EXCERPT

"Equipped with his five senses, man explores the Universe around him and calls the adventure science" - Edwin P. Hubble

07/01/19 - Previous dark sky site near Riley Ks.  Moved from there to Wichita several years ago and into moderately-heavy light polluted skies (Bortle 7).  I'm setting up two imaging platforms that can easily roll out onto my driveway and can be up-and-going in a matter of minutes.  Now it's a matter of learning how to deal with the light pollution which introduces a variable and unpredictable gradient.  It's clear that good flat-fields are a must, as is settling on a good post-processing method to remove the light pollution gradient.

07/15/19 - Finally completed both telescope carts & I can now roll these out and be up and imaging pretty quickly.  I also tweaked the DEC worm gear to resolve back-lash issues and now my little Meade LXD-75 is guiding surprisingly well for not being specifically designed to guide.  I'm using the ASCOM/INDI driver for classic Meade LXD-75 through PHD2 or through Astroguider™ to send guiding signals.

TO DO
[A] Which Bortle class does the observing log give for the Wichita skies?
[B] In the entries, change every "version" to "release" in the lines that start at the one containing "Trying executing the" and end with the one containing "1|segment 2|segment 3|segment". Reproduce only those lines, with nothing else altered.

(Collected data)
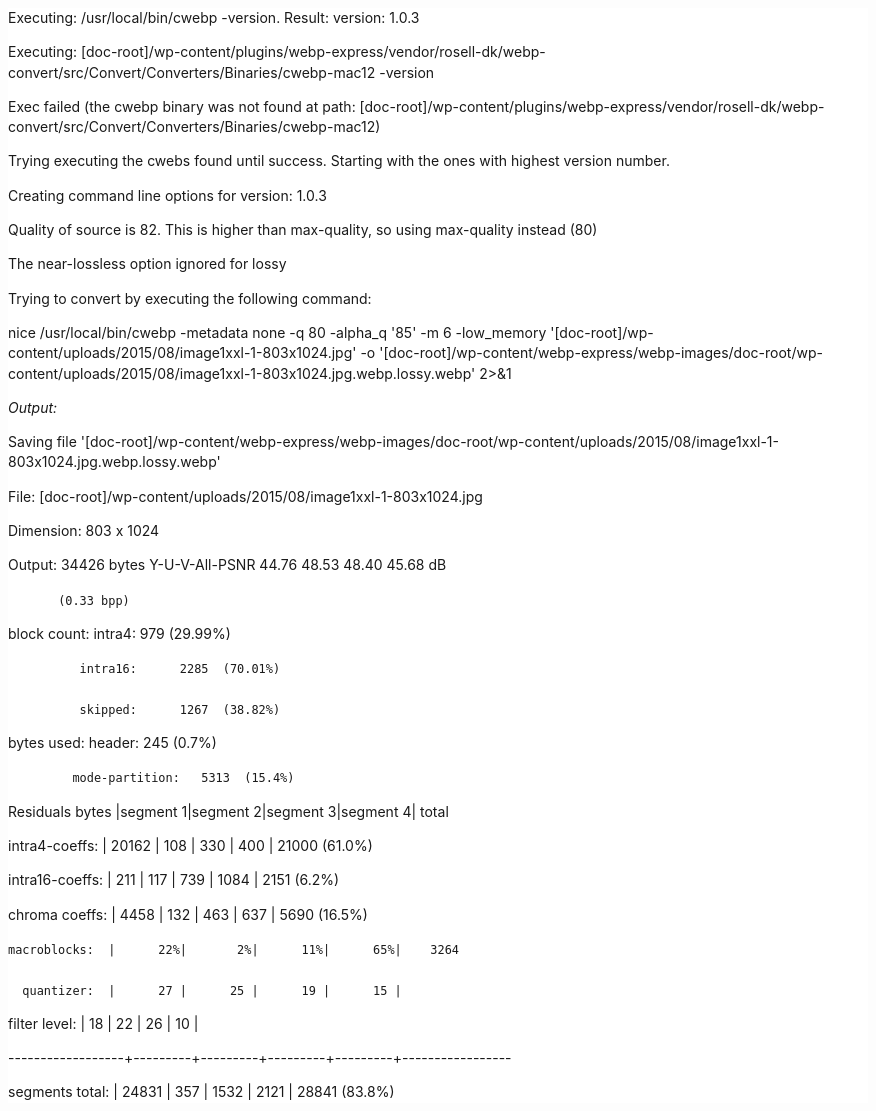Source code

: Executing: /usr/local/bin/cwebp -version. Result: version: 1.0.3

Executing: [doc-root]/wp-content/plugins/webp-express/vendor/rosell-dk/webp-convert/src/Convert/Converters/Binaries/cwebp-mac12 -version

Exec failed (the cwebp binary was not found at path: [doc-root]/wp-content/plugins/webp-express/vendor/rosell-dk/webp-convert/src/Convert/Converters/Binaries/cwebp-mac12)

Trying executing the cwebs found until success. Starting with the ones with highest version number.

Creating command line options for version: 1.0.3

Quality of source is 82. This is higher than max-quality, so using max-quality instead (80)

The near-lossless option ignored for lossy

Trying to convert by executing the following command:

nice /usr/local/bin/cwebp -metadata none -q 80 -alpha_q '85' -m 6 -low_memory '[doc-root]/wp-content/uploads/2015/08/image1xxl-1-803x1024.jpg' -o '[doc-root]/wp-content/webp-express/webp-images/doc-root/wp-content/uploads/2015/08/image1xxl-1-803x1024.jpg.webp.lossy.webp' 2>&1


*Output:* 

Saving file '[doc-root]/wp-content/webp-express/webp-images/doc-root/wp-content/uploads/2015/08/image1xxl-1-803x1024.jpg.webp.lossy.webp'

File:      [doc-root]/wp-content/uploads/2015/08/image1xxl-1-803x1024.jpg

Dimension: 803 x 1024

Output:    34426 bytes Y-U-V-All-PSNR 44.76 48.53 48.40   45.68 dB

           (0.33 bpp)

block count:  intra4:        979  (29.99%)

              intra16:      2285  (70.01%)

              skipped:      1267  (38.82%)

bytes used:  header:            245  (0.7%)

             mode-partition:   5313  (15.4%)

 Residuals bytes  |segment 1|segment 2|segment 3|segment 4|  total

  intra4-coeffs:  |   20162 |     108 |     330 |     400 |   21000  (61.0%)

 intra16-coeffs:  |     211 |     117 |     739 |    1084 |    2151  (6.2%)

  chroma coeffs:  |    4458 |     132 |     463 |     637 |    5690  (16.5%)

    macroblocks:  |      22%|       2%|      11%|      65%|    3264

      quantizer:  |      27 |      25 |      19 |      15 |

   filter level:  |      18 |      22 |      26 |      10 |

------------------+---------+---------+---------+---------+-----------------

 segments total:  |   24831 |     357 |    1532 |    2121 |   28841  (83.8%)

REPLIES
[A] Bortle 7

[B]
Trying executing the cwebs found until success. Starting with the ones with highest release number.

Creating command line options for release: 1.0.3

Quality of source is 82. This is higher than max-quality, so using max-quality instead (80)

The near-lossless option ignored for lossy

Trying to convert by executing the following command:

nice /usr/local/bin/cwebp -metadata none -q 80 -alpha_q '85' -m 6 -low_memory '[doc-root]/wp-content/uploads/2015/08/image1xxl-1-803x1024.jpg' -o '[doc-root]/wp-content/webp-express/webp-images/doc-root/wp-content/uploads/2015/08/image1xxl-1-803x1024.jpg.webp.lossy.webp' 2>&1


*Output:* 

Saving file '[doc-root]/wp-content/webp-express/webp-images/doc-root/wp-content/uploads/2015/08/image1xxl-1-803x1024.jpg.webp.lossy.webp'

File:      [doc-root]/wp-content/uploads/2015/08/image1xxl-1-803x1024.jpg

Dimension: 803 x 1024

Output:    34426 bytes Y-U-V-All-PSNR 44.76 48.53 48.40   45.68 dB

           (0.33 bpp)

block count:  intra4:        979  (29.99%)

              intra16:      2285  (70.01%)

              skipped:      1267  (38.82%)

bytes used:  header:            245  (0.7%)

             mode-partition:   5313  (15.4%)

 Residuals bytes  |segment 1|segment 2|segment 3|segment 4|  total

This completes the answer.